**Your objective**
Exact copies of the records below are needed, free of pictures.

**Source information**
·····
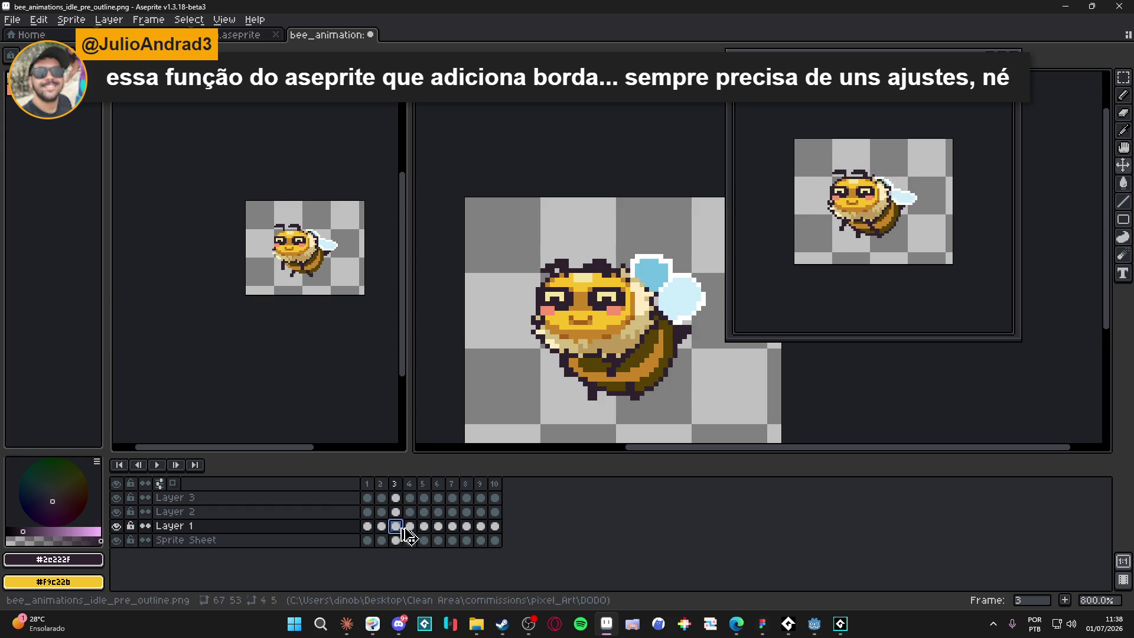
pyautogui.click(410, 526)
pyautogui.click(424, 526)
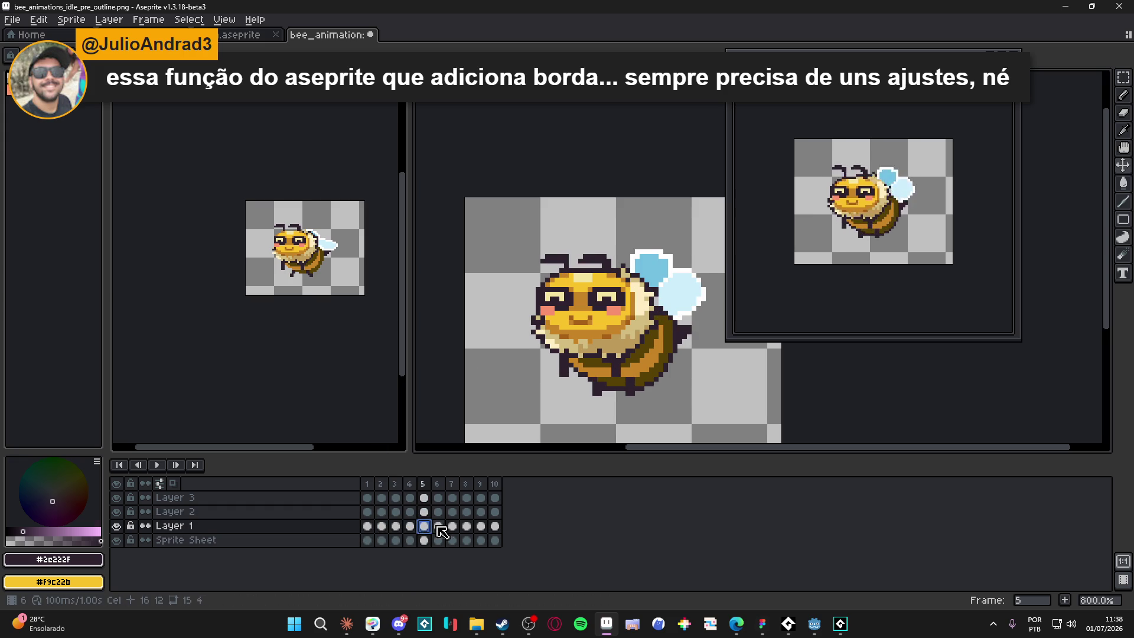
pyautogui.click(439, 525)
pyautogui.click(452, 526)
pyautogui.click(467, 526)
·····
**Answer section**
pyautogui.click(410, 526)
pyautogui.click(424, 526)
pyautogui.click(439, 525)
pyautogui.click(452, 526)
pyautogui.click(467, 526)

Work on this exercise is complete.